> [Consigne]: D'après l'extrait retenu ci-dessous, en quoi L'Humanité se distingue-t-elle des autres journaux français le 1er août 1916, et pour quelle raison ?

--- Extrait retenu ---

Editoriaux - Histoire - Presse - Souvenir 14-18 - Sport - 31 juillet 2016

1er août 1916 : l’assassinat du capitaine Fryatt

Le 1er août 1916, la quasi-totalité des journaux français (Le Figaro, La Croix, L’Action française, Le Journal, Le Petit Journal) reviennent sur les deux années de guerre, et l’anniversaire de la mobilisation générale qui s’est faite avec la sonnerie du tocsin vers 16 heures, dans toutes les villes et villages de France.

Seule L’Humanité fait bande à part, préférant commémorer le deuxième anniversaire de la mort de Jean Jaurès. La bataille de Verdun est engagée depuis plus de 22 semaines, celle de la Somme depuis déjà un mois. Depuis le début du conflit, l’armée française a perdu plus de 780.000 hommes tués au combat.

--- Données enregistrées ---

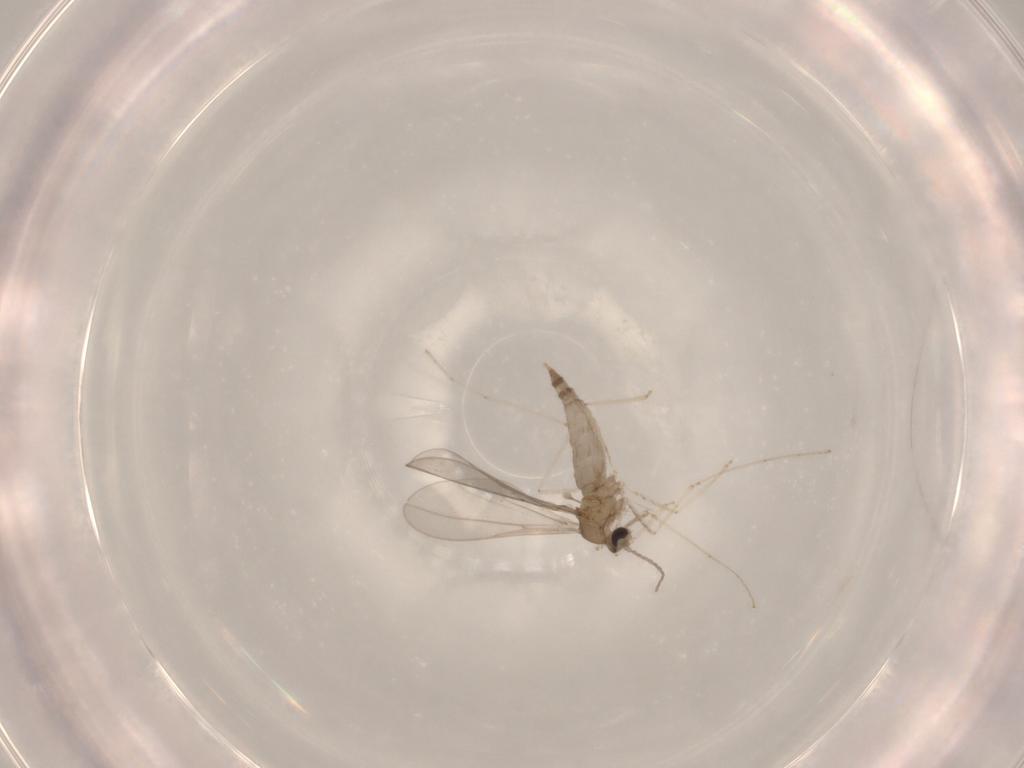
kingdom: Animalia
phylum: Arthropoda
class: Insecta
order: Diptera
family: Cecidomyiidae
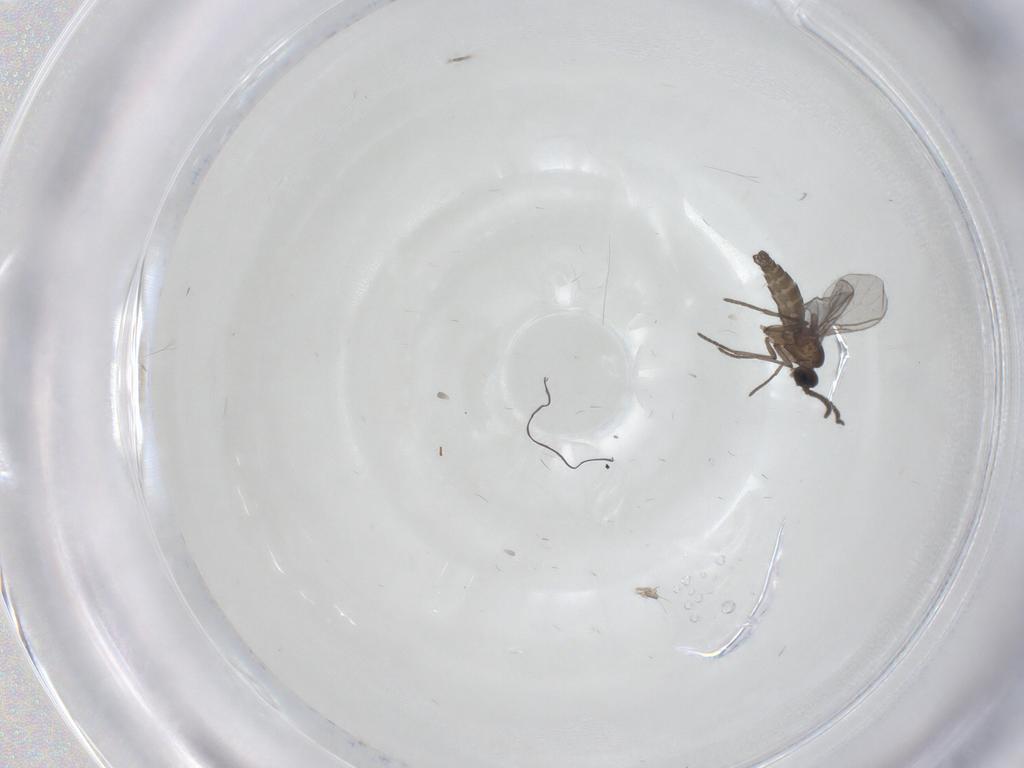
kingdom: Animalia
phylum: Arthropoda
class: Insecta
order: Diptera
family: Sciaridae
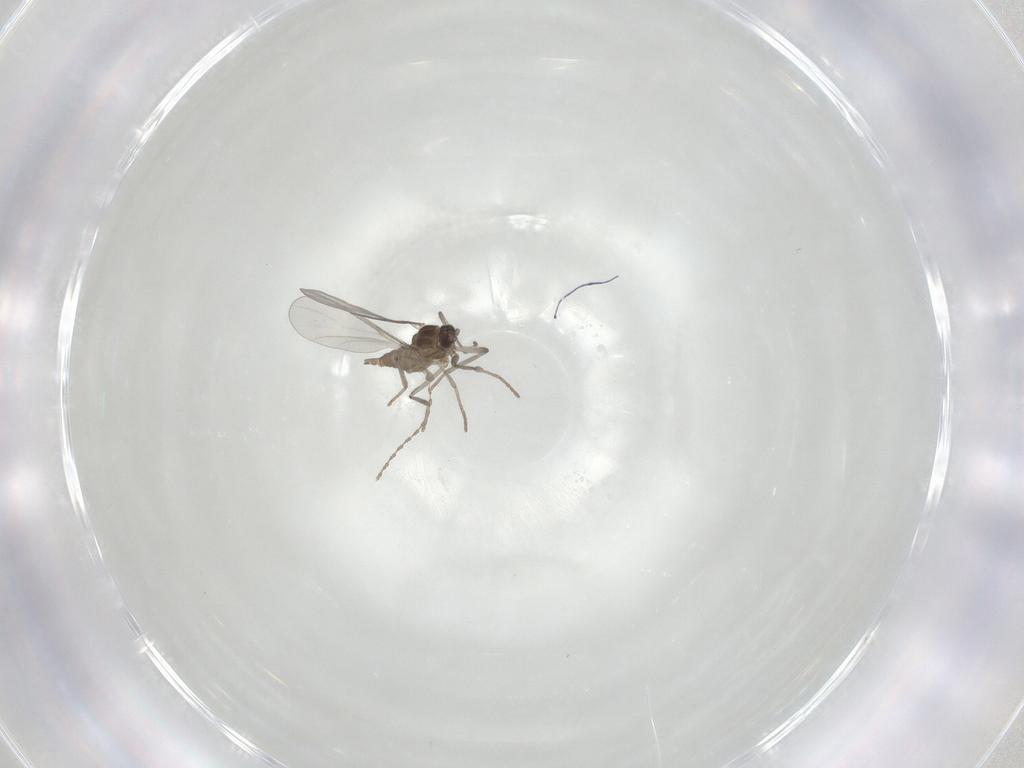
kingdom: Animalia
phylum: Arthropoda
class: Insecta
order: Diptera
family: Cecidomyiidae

---
--- Données enregistrées ---

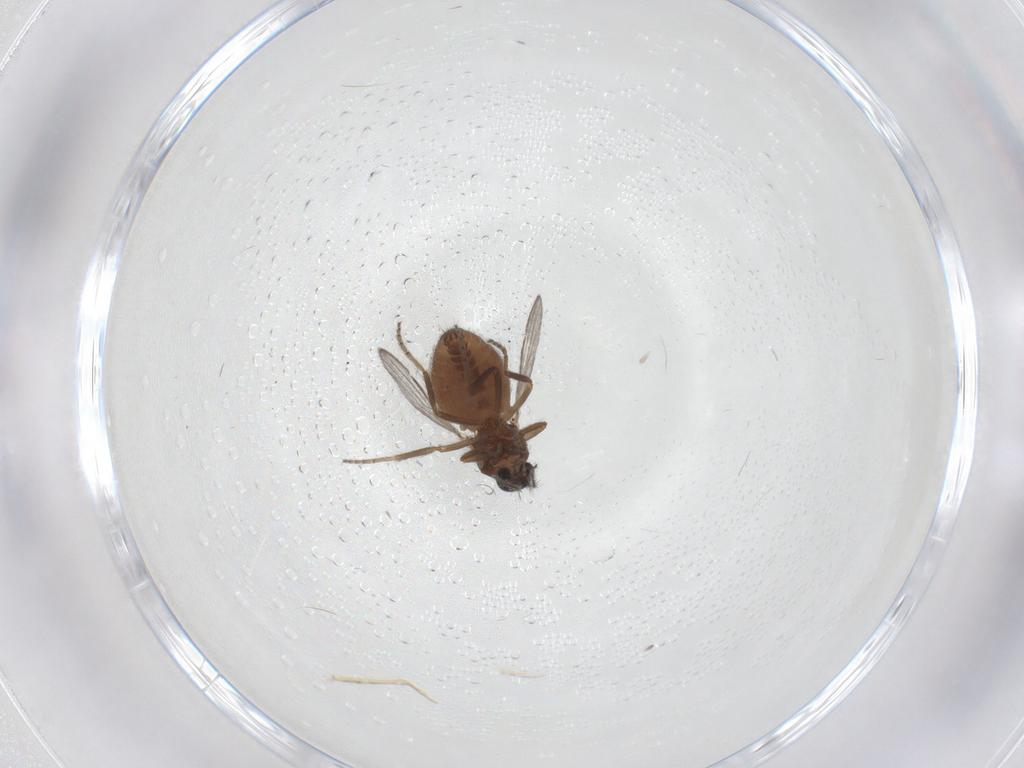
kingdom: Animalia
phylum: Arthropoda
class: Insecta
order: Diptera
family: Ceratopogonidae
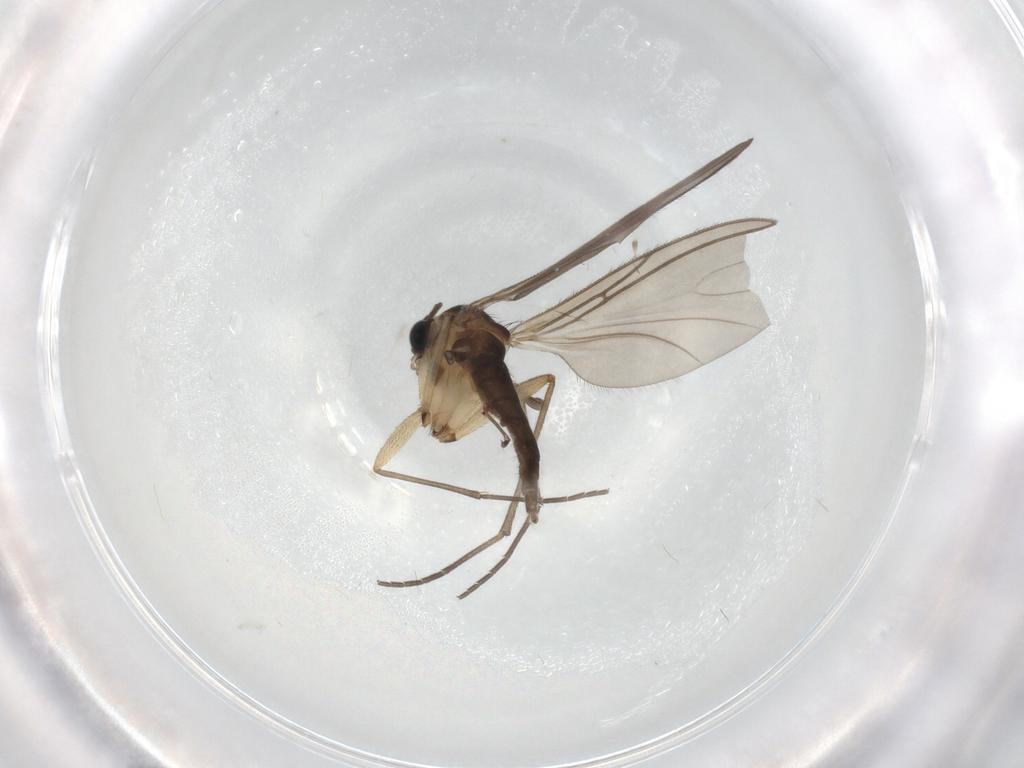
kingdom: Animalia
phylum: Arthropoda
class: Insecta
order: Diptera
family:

---

> [Résultat de l'exercice]: La quasi-totalité des journaux français reviennent sur les deux années de guerre et sur l'anniversaire de la mobilisation générale, mais L'Humanité fait bande à part. Elle préfère commémorer le deuxième anniversaire de la mort de Jean Jaurès.